New study suggests running helps your gaming

Have you ever wondered why games keep getting in the way of your running? Is it because you’re good at running? Japanese sports brand Asics has launched a physical training program inviting his 77 competitive gamers from around the world who specialize in cognitively dependent games such as chess, poker and esports. They found amazing results.

The study was conducted over a period of 4 months with 77 study subjects following a training program designed by an international runner-turned-coach.
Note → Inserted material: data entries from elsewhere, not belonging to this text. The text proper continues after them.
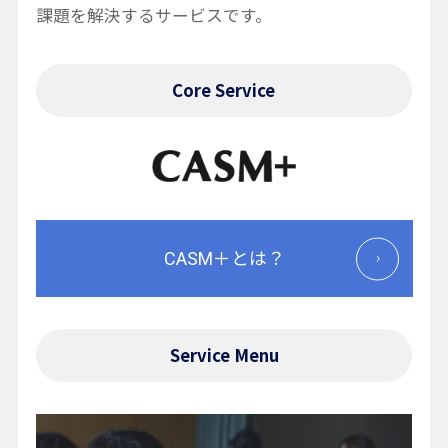
課題を解決するサービスです。
Core Service
CASM＋とは？
Service Menu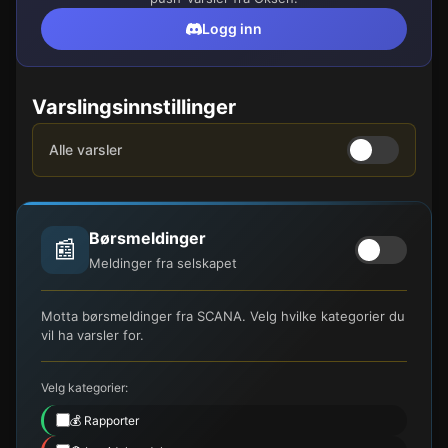
Logg inn
Varslingsinnstillinger
Alle varsler
Børsmeldinger
📰
Meldinger fra selskapet
Motta børsmeldinger fra SCANA. Velg hvilke kategorier du
vil ha varsler for.
Velg kategorier:
💰 Rapporter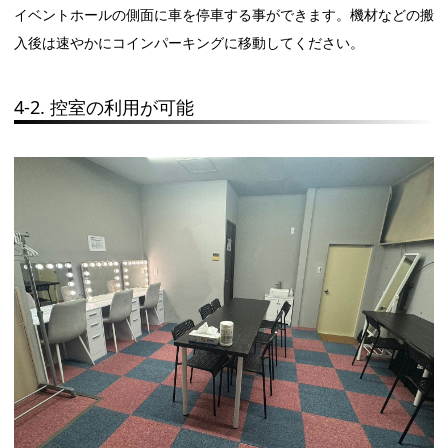
イベントホールの側面に車を停車する事ができます。機材などの搬
入後は速やかにコインパーキングに移動してください。
4-2. 控室の利用が可能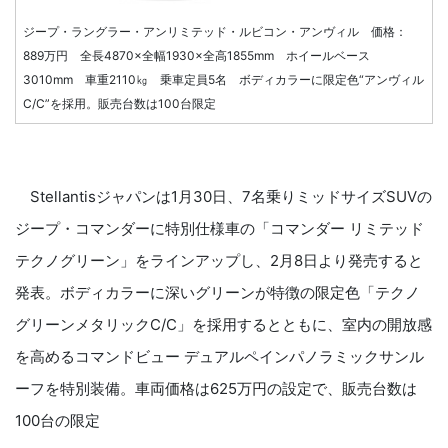
ジープ・ラングラー・アンリミテッド・ルビコン・アンヴィル 価格：
889万円 全長4870×全幅1930×全高1855mm ホイールベース
3010mm 車重2110㎏ 乗車定員5名 ボディカラーに限定色“アンヴィル
C/C”を採用。販売台数は100台限定
Stellantisジャパンは1月30日、7名乗りミッドサイズSUVの
ジープ・コマンダーに特別仕様車の「コマンダー リミテッド
テクノグリーン」をラインアップし、2月8日より発売すると
発表。ボディカラーに深いグリーンが特徴の限定色「テクノ
グリーンメタリックC/C」を採用するとともに、室内の開放感
を高めるコマンドビュー デュアルペインパノラミックサンル
ーフを特別装備。車両価格は625万円の設定で、販売台数は
100台の限定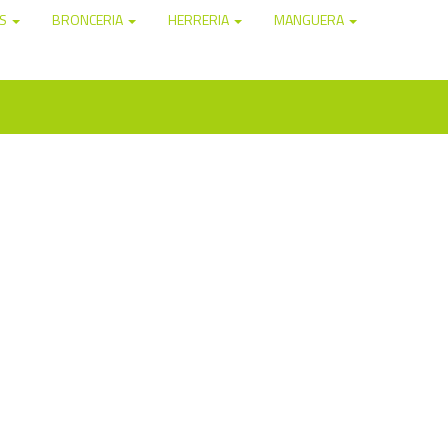
OS
BRONCERIA
HERRERIA
MANGUERA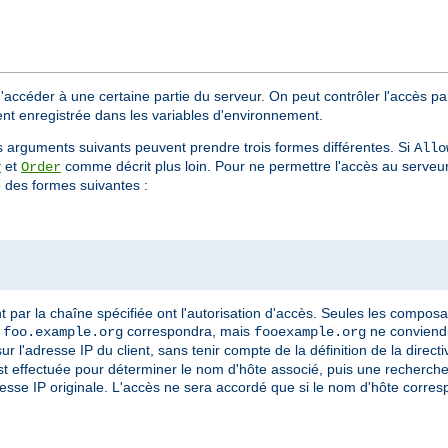
d'accéder à une certaine partie du serveur. On peut contrôler l'accès pa
ient enregistrée dans les variables d'environnement.
s arguments suivants peuvent prendre trois formes différentes. Si
Allo
et
comme décrit plus loin. Pour ne permettre l'accès au serveu
y
Order
des formes suivantes :
par la chaîne spécifiée ont l'autorisation d'accès. Seules les compos
,
correspondra, mais
ne conviendr
foo.example.org
fooexample.org
l'adresse IP du client, sans tenir compte de la définition de la direct
t effectuée pour déterminer le nom d'hôte associé, puis une recherche 
dresse IP originale. L'accès ne sera accordé que si le nom d'hôte corre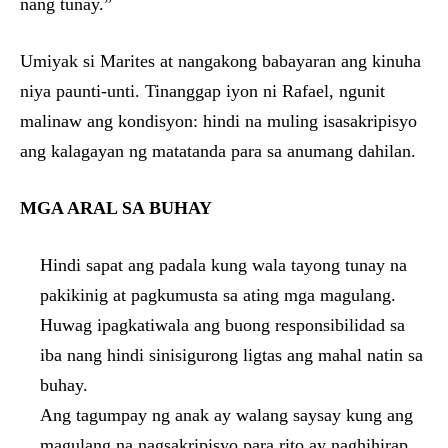
nang tunay.”
Umiyak si Marites at nangakong babayaran ang kinuha
niya paunti-unti. Tinanggap iyon ni Rafael, ngunit
malinaw ang kondisyon: hindi na muling isasakripisyo
ang kalagayan ng matatanda para sa anumang dahilan.
MGA ARAL SA BUHAY
Hindi sapat ang padala kung wala tayong tunay na
pakikinig at pagkumusta sa ating mga magulang.
Huwag ipagkatiwala ang buong responsibilidad sa
iba nang hindi sinisigurong ligtas ang mahal natin sa
buhay.
Ang tagumpay ng anak ay walang saysay kung ang
magulang na nagsakripisyo para rito ay naghihirap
Andrew Custer (Olympic medalist husband Deena Custer) included 150 minutes of medium impact strength and run-based training per week.

Renowned Mind and Movement Researcher Brendon Stubbs Researchers at King’s College London led the experiment, which measured participants’ mental improvement based on their performance on brain games, cognitive tests and health questionnaires during the study period.

After a few months, Stubbs found that previously inactive gamers had improved cognitive function, happiness, and gaming performance. “Results show significant improvements in cognitive function, including concentration levels and problem-solving abilities,” Stubbs reports.

  • 75% increase in participants’ international game ratings
  • Mental gamers had an average of 10% better cognitive function, 9% better problem-solving, 12% better short-term memory, and 10% better processing speed and attention.
  • Confidence increased by 44%.
  • Focus increased by 33% and anxiety levels plummeted by 43%
  • Significant improvement in player mental state, with an average mental state score increase of 31%

We all know that running is good for our physical and mental health, but its impact on information acquisition has been largely unexplored. ) was to examine the effect on

“Running stimulates the growth of cells in the brain and rapidly increases blood flow to the hippocampus and prefrontal cortex, which allows memory retention, information processing and problem solving faster. “If running could significantly improve the mental performance of professional mind gamers, imagine what it would do to us.”

Inspired by this experiment, a camera crew tracked four out of 77 competitive gamers exercising regularly to improve their (game) rankings.

a documentary called Mind Game: Experimentspecializes in chess, mahjong, poker and esports and chronicles the journey of four gamers competing in professional tournaments around the world. The documentary is now streaming on Amazon Prime Video.